I recently received the April 1990 issue of The Forerunner. I was appalled with two articles. First, the quote concerning Charles Darwin recanting his position in the belief of the Theory of Evolution is a total fabrication as has been proven many times. Second, Dr. Gange’s article was rambling and almost incoherent. There are over 200 solid geochronometers which indicate that the earth is young, most indicating an age of less than 10,000 years. Why didn’t he write on polonium halos, fallacies of radio-metric dating techniques, or implications of the First, Second and Third Laws of Thermodynamics?
I was educated as an evolutionist but became a creation scientist over 15 years ago. It is difficult for me to understand your printing of the article on Darwin without checking on whether it was true or not and now you have helped to perpetuate a lie. In addition, with so many strong scientific creationist writers available, why put such a weak article, basically a theistic evolutionary one, in your paper?
Winter Park, Florida
Editor’s response: Ruth Nourse, the author of a manuscript describing the politics behind the adoption of the theory of evolution in America’s academic curriculum, has done extensive research on the life of Charles Darwin. According to Miss Nourse, the story of “Darwin’s Final Recantation” has been widely published as a true incident.

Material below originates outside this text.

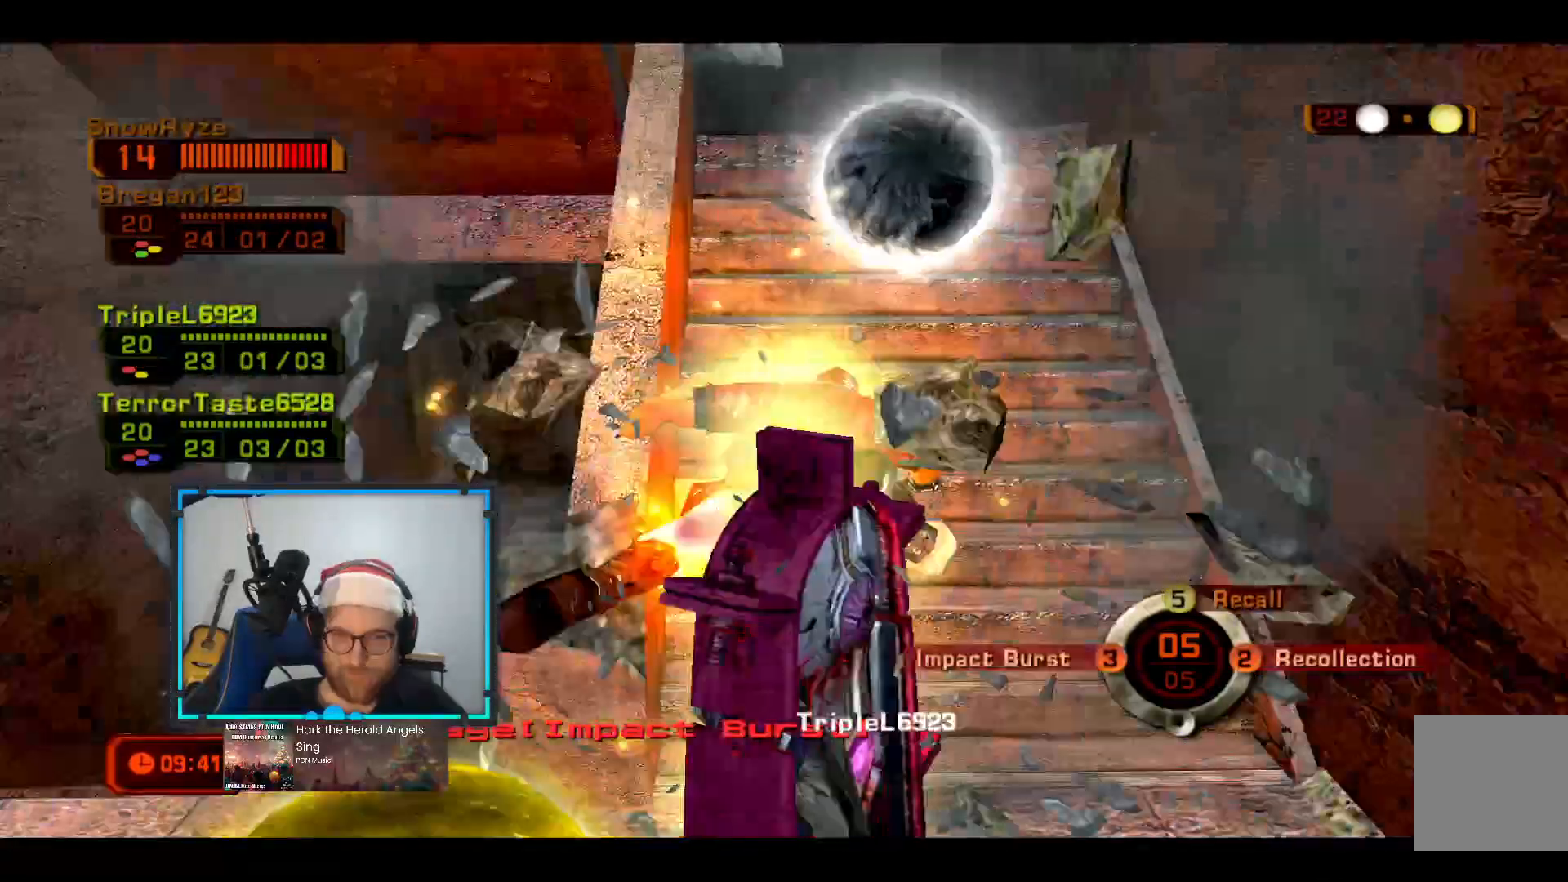
{"buttons": [], "left_stick": "center", "right_stick": "up-right", "events": [[485, "left_stick", "center"], [485, "right_stick", "up-right"]]}
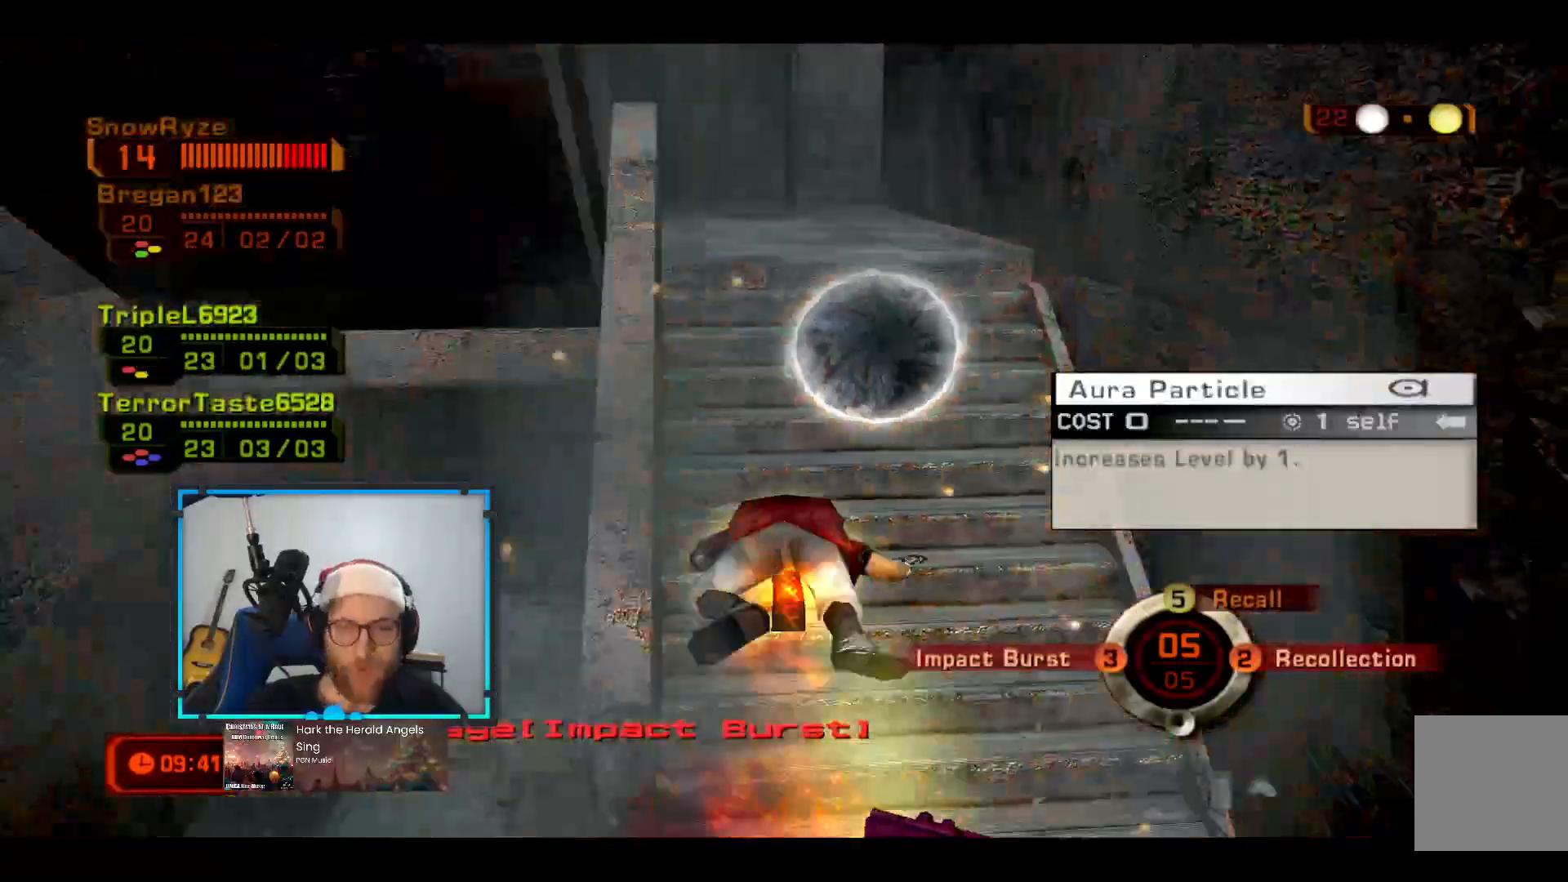
{"buttons": [], "left_stick": "center", "right_stick": "right", "events": [[49, "right_stick", "right"]]}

Miss Nourse has found an instance in Darwin’s journals which indicates that he had a profound interest in the spread of the gospel in the world. On his expedition to the Galapagos from the HMS Beagle, Darwin wrote, “The march of improvement, consequent on the introduction of Christianity throughout the South Sea, probably stands by itself in the records of history.”
Darwin’s later writings indicate that he had no inner motivation to publish his Origin of Species, but did so reluctantly under the urging of Charles Lyell and Sir Joseph Hooker. The main point behind this article was that Darwinism has been taken as Truth by many who are unaware of the political motivations of the people who first accepted and promoted these ideas.
(The Forerunner will furnish a copy of this portion of Miss Nourse’s manuscript to anyone who would like to study our sources.)
Dr. Robert Gange’s article “The Fingerprints of God: The Origin of the Universe” was taken from the transcript of a lecture given at Princeton University. Any perceived incoherence in the article is the fault of the editor and not Dr. Gange.
Dr. Gange, a research scientist, asserted in his lecture that although the earth could be understood to be young, the universe may be understood to be billions of years old. Gange speculates that due to the elasticity of time, explained by Einstein’s theory of relativity, nucleus pronometers and other dating methods would detect billions of years passing very quickly during the first moments of the creation of the universe (otherwise known as the “Big Bang” by some scientists).
Dr. Gange would not describe himself as a “theistic evolutionist.” To the contrary, in the June issue of The Forerunner, Dr. Gange’s article on “The Origin of Man” appeared. This article refutes hominid evolution by giving a detailed explanation of the fossil evidence which has been misused by anthropologists to support evolutionary hypotheses on the origin of man.